** Records for this exercise **

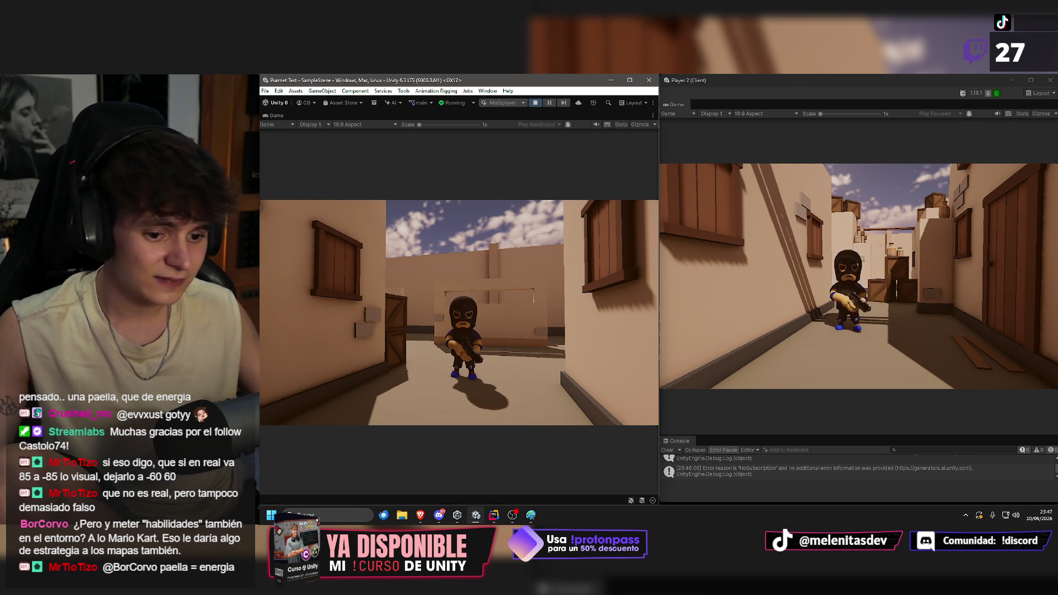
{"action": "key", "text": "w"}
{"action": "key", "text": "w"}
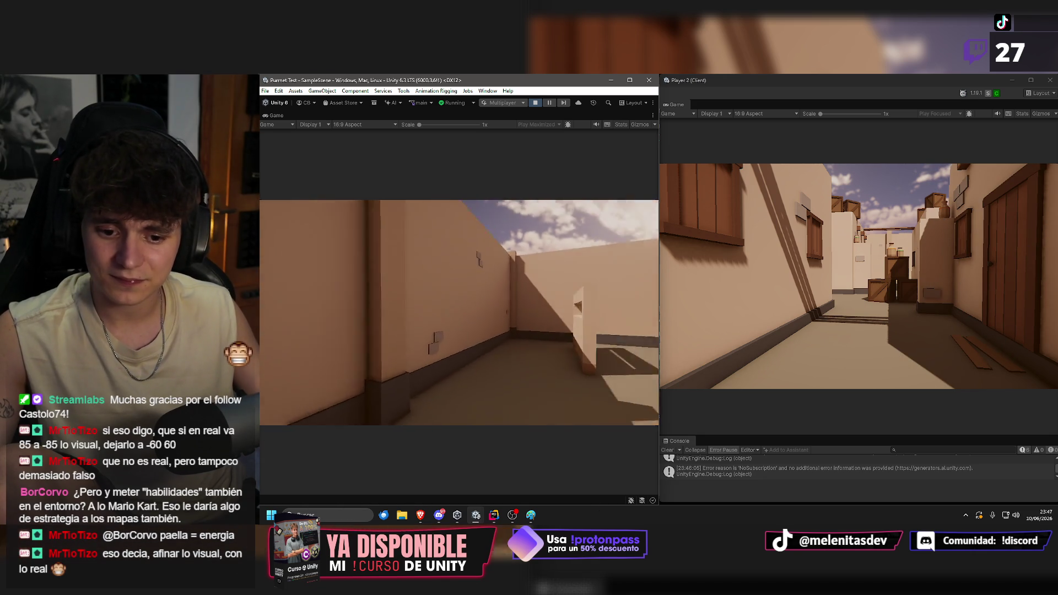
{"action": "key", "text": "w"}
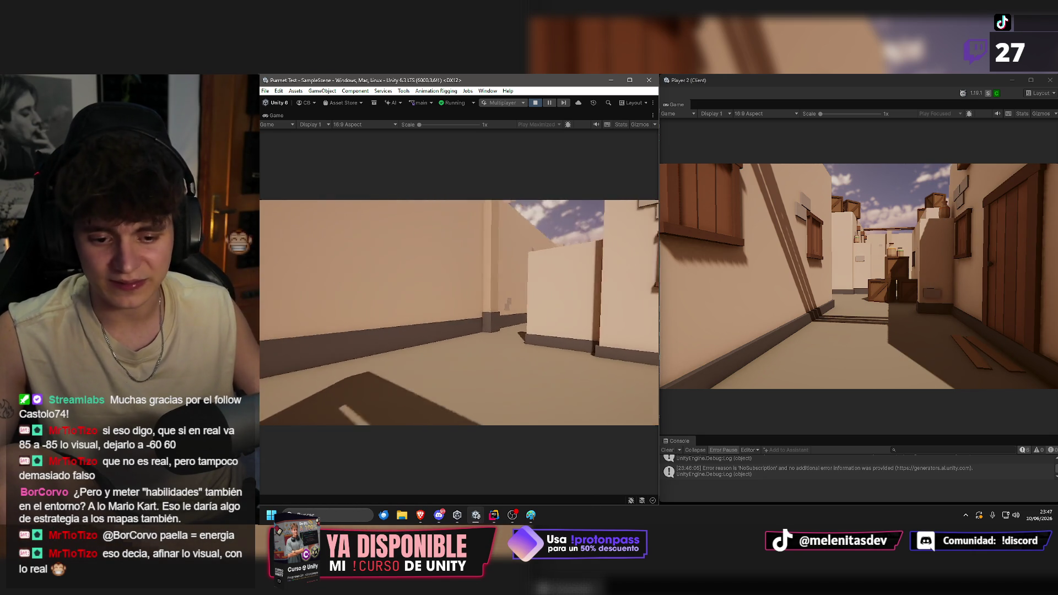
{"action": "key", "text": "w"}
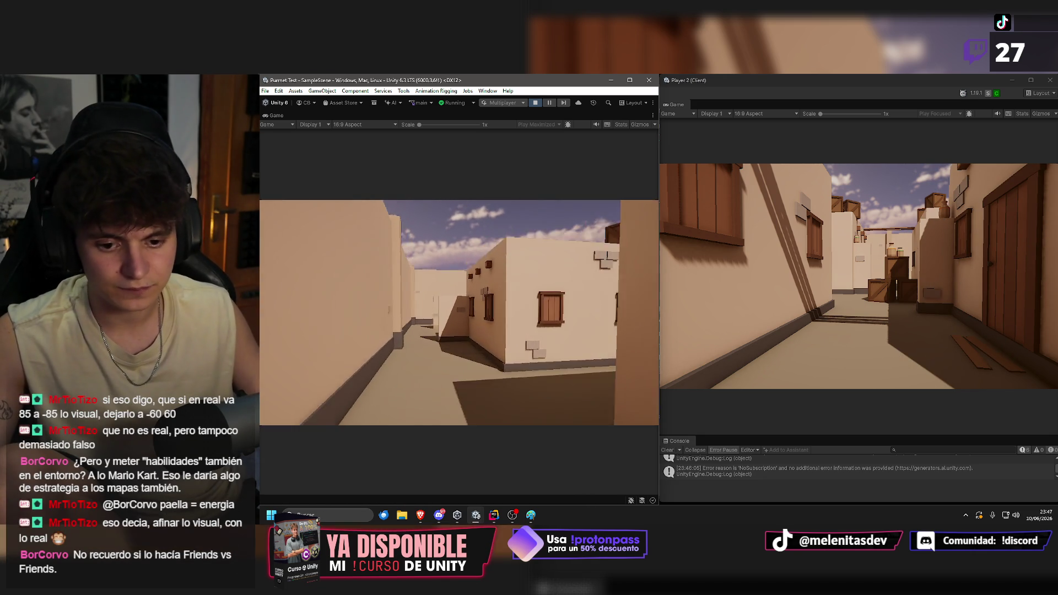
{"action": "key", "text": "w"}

** What you are asked to do **
Please give the data again unaltered, leaving out any images.

** Answer for the task **
{"action": "key", "text": "w"}
{"action": "key", "text": "w"}
{"action": "key", "text": "w"}
{"action": "key", "text": "w"}
{"action": "key", "text": "w"}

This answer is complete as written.